The personal archives of distinguished Vatopaidi monks, often extremely bulky, as, for example, that of the Grigorios, Metropolitan of Eirinoupolis and the Monastery’s general inspector at its metochia in Moldavia and Bessarabia (late 18th century – 1846), of the deacon-monk Anthimos, senior of the Monastery and its archivist, whom we have already spoken of (1895-1912), of Archimandrite Chrysanthos, a particularly vigorous leader of the community (1867-1899), of Archimandrite Iakovos (Dimopoulos), for many years Abbot of the metochi of the Patriarchate of Constantinople in Moscow (1853-1893)43, and of the well-known scholar Arkadios of Vatopaidi, is not confined to letters with a personal content. As archives of officials of the Monastery with particular prestige both in the Athonite community and in the ecclesiastical and secular world around who were actively involved in the affairs of the Greek nation in the 19th and early 20th centuries, they provide information on more general issues of modern Greek and Balkan political history.
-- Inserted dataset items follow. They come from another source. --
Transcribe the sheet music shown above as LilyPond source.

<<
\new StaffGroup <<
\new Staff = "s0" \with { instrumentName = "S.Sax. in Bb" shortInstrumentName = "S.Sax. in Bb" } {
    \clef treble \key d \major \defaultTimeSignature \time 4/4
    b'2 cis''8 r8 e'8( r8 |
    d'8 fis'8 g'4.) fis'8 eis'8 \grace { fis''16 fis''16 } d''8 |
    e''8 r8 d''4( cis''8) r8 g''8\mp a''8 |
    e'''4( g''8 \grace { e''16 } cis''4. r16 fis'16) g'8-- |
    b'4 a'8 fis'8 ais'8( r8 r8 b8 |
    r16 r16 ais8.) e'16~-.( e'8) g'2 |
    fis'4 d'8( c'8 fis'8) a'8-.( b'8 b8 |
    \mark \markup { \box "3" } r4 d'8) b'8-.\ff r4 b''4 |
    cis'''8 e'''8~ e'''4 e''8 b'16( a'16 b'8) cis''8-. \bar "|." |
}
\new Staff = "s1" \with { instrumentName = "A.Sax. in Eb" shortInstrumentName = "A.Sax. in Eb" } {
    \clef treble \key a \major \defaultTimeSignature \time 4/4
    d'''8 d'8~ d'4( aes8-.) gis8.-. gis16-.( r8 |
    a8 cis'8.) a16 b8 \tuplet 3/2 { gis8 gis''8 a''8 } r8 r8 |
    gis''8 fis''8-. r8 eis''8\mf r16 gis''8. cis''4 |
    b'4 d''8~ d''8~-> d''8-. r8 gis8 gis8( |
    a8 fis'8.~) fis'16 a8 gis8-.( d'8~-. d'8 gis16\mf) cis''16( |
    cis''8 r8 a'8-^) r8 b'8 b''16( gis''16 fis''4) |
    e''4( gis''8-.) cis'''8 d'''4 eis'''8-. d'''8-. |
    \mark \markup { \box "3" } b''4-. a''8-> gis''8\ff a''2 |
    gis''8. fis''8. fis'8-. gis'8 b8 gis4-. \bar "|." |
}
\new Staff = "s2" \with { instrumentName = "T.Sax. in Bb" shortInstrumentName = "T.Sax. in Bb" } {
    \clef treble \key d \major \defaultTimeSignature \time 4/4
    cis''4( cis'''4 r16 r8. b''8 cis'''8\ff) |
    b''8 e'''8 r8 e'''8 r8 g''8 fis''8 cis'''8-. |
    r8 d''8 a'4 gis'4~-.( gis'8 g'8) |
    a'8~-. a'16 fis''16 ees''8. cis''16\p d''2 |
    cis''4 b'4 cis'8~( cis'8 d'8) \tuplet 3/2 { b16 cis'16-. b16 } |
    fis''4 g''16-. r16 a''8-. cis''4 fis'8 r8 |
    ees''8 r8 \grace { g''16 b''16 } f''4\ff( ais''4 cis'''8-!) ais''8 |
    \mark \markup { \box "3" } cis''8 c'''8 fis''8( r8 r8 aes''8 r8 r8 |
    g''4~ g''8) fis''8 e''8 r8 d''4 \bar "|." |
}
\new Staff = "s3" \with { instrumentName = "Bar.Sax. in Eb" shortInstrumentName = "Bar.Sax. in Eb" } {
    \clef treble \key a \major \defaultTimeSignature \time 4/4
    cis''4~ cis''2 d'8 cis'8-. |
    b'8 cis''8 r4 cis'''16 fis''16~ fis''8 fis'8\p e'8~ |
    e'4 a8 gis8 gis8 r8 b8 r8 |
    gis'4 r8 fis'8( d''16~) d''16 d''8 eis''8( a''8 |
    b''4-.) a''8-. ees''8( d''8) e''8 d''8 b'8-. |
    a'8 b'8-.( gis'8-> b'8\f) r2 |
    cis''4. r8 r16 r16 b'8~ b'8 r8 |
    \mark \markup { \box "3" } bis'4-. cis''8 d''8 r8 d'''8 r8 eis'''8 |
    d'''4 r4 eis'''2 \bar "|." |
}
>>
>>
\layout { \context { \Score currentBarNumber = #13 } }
A large part of the Vatopaidi archive is taken up with some 1,100 archival codices and financial ledgers (210 codices and 880 ledgers).

The 210 codices, monuments of accounting accuracy and precision, contain copies of correspondence from, but much more to, the Monastery’s commissioners (1877-1943), of the general outgoing correspondence (1854-1990), of the correspondence of its representatives with the Holy Community (1891-1912), and of the encyclicals of the Holy Community (1885-1948). Included in the computation of these are the extremely bulky codices of the minutes of meetings of the Monastery’s seniors (1888-1942), the registers of monks of the Monastery and its dependencies (1894-1958), and visitors’ books (1929-1973).

One of the most important sections of the archive is made up of the financial ledgers, which amount to the impressive figure of some 680 codices and more than 200 unbound codices of a few pages each, in almost unbroken chronological sequence for approximately 300 years (late 17th century to the present). Systematic research into this priceless source for economic history will not only make known to us the range of the economic activities of a flourishing monastery, but will throw light on other aspects of the economic life of the broader region of northern Greece.

More specifically, this section of the archive contains: 220 (approximately) ledgers of general and particular dealings and of those involving the metochia (late 17th century-1799), 76 general balance sheets (1800-1940), 64 ledgers of dealings in capital (1842-1967), 15 ledgers of capital receipts (1864-1893), 15 of capital out¬goings (1879-1937), 62 journals of receipts and outgoings (1885-1983), 21 journals of receipts (1860-1891), 30 journals of outgoings (1864-1941), 37 financial ledgers of the metochia (1874-1943), and 22 pay-roll ledgers for employees (1819-1955). Also included is a host of ledgers with more particular content, such as ledgers dealing with securities, bonds, loans and interest coupons, with trading in timber, warehouses, shops in Karyes, etc., all dating from the 19th and 20th centuries.

The unbroken historical continuity and the volume of the Vatopaidi archival material make it one of the most important archives of the Greek East, a pool from which answers can be drawn to the questions of the history not only of ecclesiastical and monastic institutions, but also to those of social, economic and local history. The preservation of such a large number of evidential documents can be appreciated even further if it is borne in mind that its content deals mainly with a geographical region in which the vicissitudes of history have swept away the testimonies of the archives of both secular and ecclesiastical authorities.